‘They’ve broken my spirit’: CNN’s Camerota appears deflated efforts to nail Trump haven’t come through

When a network all but dedicates 24-7 coverage to destroying President Donald Trump and invested so much in the Russian collusion story, special counsel Robert Mueller’s report had to be heartbreaking.

Just ask CNN’s Alisyn Camerota, who complained on-air Friday morning about her spirit being broken.

“I’m sorry if it sounds like they’ve broken my spirit,” Camerota said, in response to Attorney General William Barr seeing no evidence that would warrant obstruction of justice charges against the president.

“That’s what it sounds like!” co-host John Berman chimed in.

The discussion centered on former White House counsel Don McGahn, who was told by Trump to tell Deputy Attorney General Rod Rosenstein to fire Mueller over alleged conflicts, then tried to get McGahn to write a statement saying that it did not happen, according to the Muller report.

“How does Don McGahn going to Congress change anything? I understand that they have lots of questions because they saw ample evidence of obstruction in the Mueller report,” Camerota said. “So obviously, Democrats feel like they need some answers. But at the end of the day, it’s all in the Mueller report. They know that he threatened to quit because he thought he was being asked to commit crimes. How does him going before Congress change anything?”

Berman summarized the Mueller report, saying that McGahn said “the President told him to fire Mueller and create a fake paper trail,” that being Berman’s take on events.

“Absolutely. That sounds like obstruction of justice,” Camerota said. “And they won’t do anything about it.”

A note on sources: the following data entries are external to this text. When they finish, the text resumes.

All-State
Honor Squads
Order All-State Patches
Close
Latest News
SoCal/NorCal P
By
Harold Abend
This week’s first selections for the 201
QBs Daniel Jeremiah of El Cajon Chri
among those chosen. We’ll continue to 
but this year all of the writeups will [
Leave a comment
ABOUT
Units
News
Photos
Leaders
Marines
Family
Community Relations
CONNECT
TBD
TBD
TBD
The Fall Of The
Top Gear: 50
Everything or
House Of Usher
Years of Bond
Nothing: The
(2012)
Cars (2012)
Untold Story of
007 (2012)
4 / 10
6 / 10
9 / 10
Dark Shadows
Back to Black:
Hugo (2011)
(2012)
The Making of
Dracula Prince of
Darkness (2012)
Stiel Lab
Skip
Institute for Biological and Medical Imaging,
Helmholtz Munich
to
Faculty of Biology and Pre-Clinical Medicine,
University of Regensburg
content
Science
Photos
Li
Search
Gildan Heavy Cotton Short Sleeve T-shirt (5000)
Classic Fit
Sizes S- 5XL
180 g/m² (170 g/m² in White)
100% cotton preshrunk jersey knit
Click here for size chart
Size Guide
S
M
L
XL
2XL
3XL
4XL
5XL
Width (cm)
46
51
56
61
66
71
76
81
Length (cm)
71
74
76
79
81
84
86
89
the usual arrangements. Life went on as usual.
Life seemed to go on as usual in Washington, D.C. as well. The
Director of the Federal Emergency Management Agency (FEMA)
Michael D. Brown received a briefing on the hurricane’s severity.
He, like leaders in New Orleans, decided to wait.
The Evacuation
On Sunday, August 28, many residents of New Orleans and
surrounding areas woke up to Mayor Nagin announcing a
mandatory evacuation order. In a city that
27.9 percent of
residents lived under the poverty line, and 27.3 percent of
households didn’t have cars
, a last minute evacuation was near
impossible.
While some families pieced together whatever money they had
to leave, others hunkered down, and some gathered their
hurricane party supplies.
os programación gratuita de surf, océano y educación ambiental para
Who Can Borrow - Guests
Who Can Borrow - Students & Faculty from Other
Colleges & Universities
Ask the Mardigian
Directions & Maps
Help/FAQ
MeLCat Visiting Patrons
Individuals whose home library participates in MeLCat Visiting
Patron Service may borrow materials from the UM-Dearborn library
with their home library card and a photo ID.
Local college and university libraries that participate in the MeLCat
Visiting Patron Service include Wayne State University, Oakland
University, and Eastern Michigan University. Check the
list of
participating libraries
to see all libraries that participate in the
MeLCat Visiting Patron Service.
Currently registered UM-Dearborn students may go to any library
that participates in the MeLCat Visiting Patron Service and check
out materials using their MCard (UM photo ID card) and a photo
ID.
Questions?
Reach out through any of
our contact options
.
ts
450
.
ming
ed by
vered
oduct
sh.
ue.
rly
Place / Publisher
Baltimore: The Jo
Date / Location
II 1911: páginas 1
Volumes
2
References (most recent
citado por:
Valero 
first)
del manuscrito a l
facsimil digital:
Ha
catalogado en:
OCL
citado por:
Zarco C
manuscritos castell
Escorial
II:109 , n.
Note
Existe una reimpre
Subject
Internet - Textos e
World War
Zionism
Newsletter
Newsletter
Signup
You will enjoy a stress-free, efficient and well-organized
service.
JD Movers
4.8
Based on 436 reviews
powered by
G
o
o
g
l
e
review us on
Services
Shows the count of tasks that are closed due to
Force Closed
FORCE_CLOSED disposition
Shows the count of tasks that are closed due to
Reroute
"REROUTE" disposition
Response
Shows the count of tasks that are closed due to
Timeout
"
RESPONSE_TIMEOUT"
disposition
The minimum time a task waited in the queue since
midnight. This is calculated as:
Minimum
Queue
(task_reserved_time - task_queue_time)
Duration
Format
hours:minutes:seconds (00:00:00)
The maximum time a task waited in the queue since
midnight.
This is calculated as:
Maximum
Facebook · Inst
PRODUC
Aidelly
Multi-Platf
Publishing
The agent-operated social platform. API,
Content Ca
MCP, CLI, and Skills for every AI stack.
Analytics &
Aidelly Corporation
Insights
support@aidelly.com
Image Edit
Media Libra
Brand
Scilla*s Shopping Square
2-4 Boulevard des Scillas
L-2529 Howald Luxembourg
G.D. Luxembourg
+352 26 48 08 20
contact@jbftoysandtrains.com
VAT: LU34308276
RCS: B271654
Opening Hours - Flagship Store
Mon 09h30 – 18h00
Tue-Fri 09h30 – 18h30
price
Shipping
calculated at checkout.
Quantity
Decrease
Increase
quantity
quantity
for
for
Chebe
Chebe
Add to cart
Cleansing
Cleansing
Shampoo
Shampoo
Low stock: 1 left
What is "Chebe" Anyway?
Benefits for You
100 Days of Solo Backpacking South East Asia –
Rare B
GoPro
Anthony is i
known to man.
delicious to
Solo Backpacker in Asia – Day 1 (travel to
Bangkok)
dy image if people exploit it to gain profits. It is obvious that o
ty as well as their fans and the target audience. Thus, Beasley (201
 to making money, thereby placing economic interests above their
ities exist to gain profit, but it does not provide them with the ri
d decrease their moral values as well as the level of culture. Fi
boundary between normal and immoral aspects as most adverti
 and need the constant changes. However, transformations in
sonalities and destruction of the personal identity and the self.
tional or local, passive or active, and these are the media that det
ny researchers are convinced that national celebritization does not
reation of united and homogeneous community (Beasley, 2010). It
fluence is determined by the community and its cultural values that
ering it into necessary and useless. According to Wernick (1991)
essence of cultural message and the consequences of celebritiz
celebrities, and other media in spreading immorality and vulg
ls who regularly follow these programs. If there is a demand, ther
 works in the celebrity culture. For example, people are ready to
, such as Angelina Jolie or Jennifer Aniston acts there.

(It’s all a moot point anyway, as Trump suggested on Thursday he will use executive privilege to block McGahn from complying with a congressional subpoena.)

Stressing that Barr says it didn’t happen that way, Berman replied: “The only jury that matters in this is the U.S. Congress,” he said. “So the U.S. Congress wants to get Don McGahn in front of them to get his version, to cross-examine Don McGahn on what is in the Mueller report, especially after Bill Barr now.”

“I guess my point, John, and I’m sorry if I sound like they’ve broken my spirit, however –” Camerota said, before Berman cut her off.

“But that’s what it sounds like!” he said. “But I think that’s the goal, too!

“Well, it’s worked, because I think I’m channeling many members of the American public who feel that these past two years have been disheartening for people who believe in justice,” Camerota said, struggling to choke back her emotions.

“The reason that I say that is because you see in the Mueller report ample evidence laid out of obstruction, of what Robert Mueller considered obstruction, but nothing happens.

The problem for the anti-Trump host is that while Mueller did not exonerate Trump on obstruction, he also did not conclude that the president committed a crime — this coming after two years of investigating and spending more the $30 million.

In addition, the evidence Mueller gathered was turned over to Barr, the top cop in the land, the man tasked with enforcing our laws, and he did not feel there was enough to warrant charges.

Barr explained his position to Sen. Diane Feinstein, D-Calif., on Wednesday, when he testified before the Senate Judiciary Committee.

“To be obstruction of justice, the lie has to be tied to impairing the evidence in a particular proceeding,” he said. “McGahn had already given his evidence and I think it would be plausible that the purpose of McGahn memorializing what the president was asking was to make the record that the president was never directing him to fire.”

“And there is a distinction between telling someone, ‘Go fire him, go fire Mueller,’ and say have him removed based on conflict.”